Asp e Comune di Cariati, dal 2023, sono stati impegnati ad individuare il terreno per piazzare la piattaforma, costantemente sollecitati dal sindacato Nursind e dal movimento Le Lampare sulla necessità di far atterrare l’elisoccorso nelle adiacenze del presidio sanitario. Ricordiamo che, attualmente, il mezzo salvavita vola solo di giorno e atterra nel campo sportivo del Varco, fuori le mura del centro storico, distante circa 5km tra andata e ritorno dal “Cosentino”. Troppi in casi di infarto, politraumi e patologie tempo-dipendenti.
Sindacalisti e attivisti avevano chiesto in più occasioni di conoscere i tempi previsti per la realizzazione della base di emergenza e ieri è arrivata la buona notizia sull’avanzamento del percorso di attivazione dell’infrastruttura destinata a servire un bacino di circa 15 mila residenti nei Comuni di Cariati, Bocchigliero, Campana, Mandatoriccio, Pietrapaola, Scala Coeli e Terravecchia.
La piattaforma – assicurano dall’Asp – sarà situata nelle immediate vicinanze del presidio ospedaliero civile “Vittorio Cosentino”, in un’area collegata alla viabilità principale e alla strada statale 106 Jonica. Nel contesto regionale, le richieste di soccorso sanitario vengono gestite attraverso il Numero unico di emergenza 112 e il servizio 118, con il supporto della Centrale regionale dell’elisoccorso.

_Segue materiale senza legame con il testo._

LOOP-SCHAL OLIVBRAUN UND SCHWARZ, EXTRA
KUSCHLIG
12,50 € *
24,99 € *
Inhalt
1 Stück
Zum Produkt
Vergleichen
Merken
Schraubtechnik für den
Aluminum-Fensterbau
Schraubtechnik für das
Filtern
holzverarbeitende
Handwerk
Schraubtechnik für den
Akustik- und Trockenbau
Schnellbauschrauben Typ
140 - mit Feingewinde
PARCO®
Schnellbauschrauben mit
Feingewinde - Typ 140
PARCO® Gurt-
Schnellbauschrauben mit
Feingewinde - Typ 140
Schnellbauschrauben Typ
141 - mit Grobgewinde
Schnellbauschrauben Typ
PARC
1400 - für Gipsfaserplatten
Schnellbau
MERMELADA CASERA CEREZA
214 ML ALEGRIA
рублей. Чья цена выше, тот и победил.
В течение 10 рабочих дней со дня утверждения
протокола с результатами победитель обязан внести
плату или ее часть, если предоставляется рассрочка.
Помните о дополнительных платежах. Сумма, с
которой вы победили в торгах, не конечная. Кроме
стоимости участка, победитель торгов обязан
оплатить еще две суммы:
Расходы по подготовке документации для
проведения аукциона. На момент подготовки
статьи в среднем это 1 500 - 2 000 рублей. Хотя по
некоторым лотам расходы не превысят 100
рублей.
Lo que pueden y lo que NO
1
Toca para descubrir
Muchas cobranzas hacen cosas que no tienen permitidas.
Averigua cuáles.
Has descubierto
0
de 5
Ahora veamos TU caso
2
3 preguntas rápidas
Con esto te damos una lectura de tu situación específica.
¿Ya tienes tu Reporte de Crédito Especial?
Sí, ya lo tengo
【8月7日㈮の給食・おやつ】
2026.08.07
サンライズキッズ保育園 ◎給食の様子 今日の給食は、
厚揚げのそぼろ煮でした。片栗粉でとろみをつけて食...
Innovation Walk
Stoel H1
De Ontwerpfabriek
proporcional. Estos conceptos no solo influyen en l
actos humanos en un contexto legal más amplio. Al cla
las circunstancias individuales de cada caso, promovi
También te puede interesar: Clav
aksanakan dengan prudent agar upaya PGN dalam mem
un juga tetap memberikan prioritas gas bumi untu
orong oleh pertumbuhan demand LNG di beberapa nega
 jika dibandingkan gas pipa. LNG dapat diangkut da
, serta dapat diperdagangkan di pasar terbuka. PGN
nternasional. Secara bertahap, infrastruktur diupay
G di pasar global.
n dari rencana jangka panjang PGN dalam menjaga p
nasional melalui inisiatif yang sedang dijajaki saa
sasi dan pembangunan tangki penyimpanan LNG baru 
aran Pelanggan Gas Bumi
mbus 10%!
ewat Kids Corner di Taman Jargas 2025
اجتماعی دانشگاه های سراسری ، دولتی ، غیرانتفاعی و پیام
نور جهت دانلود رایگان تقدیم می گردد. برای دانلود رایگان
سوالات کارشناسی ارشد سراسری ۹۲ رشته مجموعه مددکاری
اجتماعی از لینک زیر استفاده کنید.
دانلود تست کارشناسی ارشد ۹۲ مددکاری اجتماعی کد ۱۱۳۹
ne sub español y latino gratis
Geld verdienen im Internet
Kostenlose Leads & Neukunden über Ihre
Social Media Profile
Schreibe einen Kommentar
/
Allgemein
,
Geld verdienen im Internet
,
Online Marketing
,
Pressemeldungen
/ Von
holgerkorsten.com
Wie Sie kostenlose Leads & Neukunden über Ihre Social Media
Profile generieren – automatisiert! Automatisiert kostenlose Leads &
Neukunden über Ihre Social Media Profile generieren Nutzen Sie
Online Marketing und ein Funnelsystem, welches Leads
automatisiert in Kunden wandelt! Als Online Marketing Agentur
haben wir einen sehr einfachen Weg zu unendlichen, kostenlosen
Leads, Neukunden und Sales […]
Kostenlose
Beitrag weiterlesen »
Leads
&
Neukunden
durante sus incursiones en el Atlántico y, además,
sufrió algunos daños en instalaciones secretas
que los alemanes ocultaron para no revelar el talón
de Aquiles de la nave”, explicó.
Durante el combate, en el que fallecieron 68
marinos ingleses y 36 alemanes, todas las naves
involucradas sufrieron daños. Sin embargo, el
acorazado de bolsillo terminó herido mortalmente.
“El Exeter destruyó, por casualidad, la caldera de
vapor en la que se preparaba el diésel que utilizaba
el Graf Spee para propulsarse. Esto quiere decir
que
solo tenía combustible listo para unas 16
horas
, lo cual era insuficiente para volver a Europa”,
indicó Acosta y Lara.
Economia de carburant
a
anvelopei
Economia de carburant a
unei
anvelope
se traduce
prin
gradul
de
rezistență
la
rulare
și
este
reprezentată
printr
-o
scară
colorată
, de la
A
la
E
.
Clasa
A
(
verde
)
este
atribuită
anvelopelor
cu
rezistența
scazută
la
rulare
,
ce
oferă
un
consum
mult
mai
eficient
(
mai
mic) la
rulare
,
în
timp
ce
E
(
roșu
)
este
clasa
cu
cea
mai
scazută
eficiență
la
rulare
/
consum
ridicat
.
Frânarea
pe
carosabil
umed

La verifica tecnica da parte dell’Azienda sanitaria provinciale di Cosenza è stata effettuata con la conduzione della direzione del direttore generale Antonello Graziano, che ha impostato un percorso fatto di valutazioni e attenzione alle esigenze dei territori. La documentazione depositata a conclusione delle verifiche conferma quindi la compatibilità del sito individuato dal Comune con le operazioni di elisoccorso e il rispetto dei requisiti previsti per l’utilizzo sanitario.
Il terreno dove sarà ubicata la piattaforma consentirà di raggiungere con facilità sia i centri costieri sia quelli interni, riducendo i tempi di primo intervento. Questo agevolerà i trasferimenti veloci verso le strutture ospedaliere più attrezzate, come le unità per l’ictus, le emergenze cardiache e i traumi gravi. Il servizio è efficace anche in presenza di criticità legate alla viabilità o a lunghi tempi di percorrenza su strada, lungo la costa jonica.
Dal punto di vista progettuale, la soluzione garantisce condizioni adeguate di sicurezza e una collocazione funzionale rispetto alle strutture sanitarie di riferimento. L’impianto è predisposto per operare sia nelle ore diurne sia in quelle notturne, assicurando continuità di servizio e superando i limiti legati alla fascia oraria.
Il tutto inserito in un modello organizzato di assistenza sanitaria che contribuisce a migliorare il collegamento tra territorio, servizi di emergenza e ospedali, allo scopo di rendere più efficiente l’organizzazione complessiva degli interventi. Con la conclusione della verifica tecnica, si va spediti con gli adempimenti autorizzativi e un modello di gestione stabile, conforme alle norme vigenti.
La questione dei ritardi nella realizzazione dell’elisuperficie, insieme all’attesa per l’apertura del nuovo pronto soccorso e del reparto di medicina, e alla cronica carenza di personale sanitario, era emersa durante l’ultimo sit-in organizzato a Capodanno davanti all’ospedale dai cittadini di Cariati, che hanno chiesto, tra le altre cose, di conoscere il cronoprogramma sull’attivazione dei servizi previsti da Asp e Regione Calabria nel contesto del piano regionale triennale della rete ospedaliera.
Al momento, non c’è ancora la data ufficiale sulla realizzazione dell’elisuperficie, ma la conclusione delle verifiche tecniche fa ben sperare in una accelerata. M. S.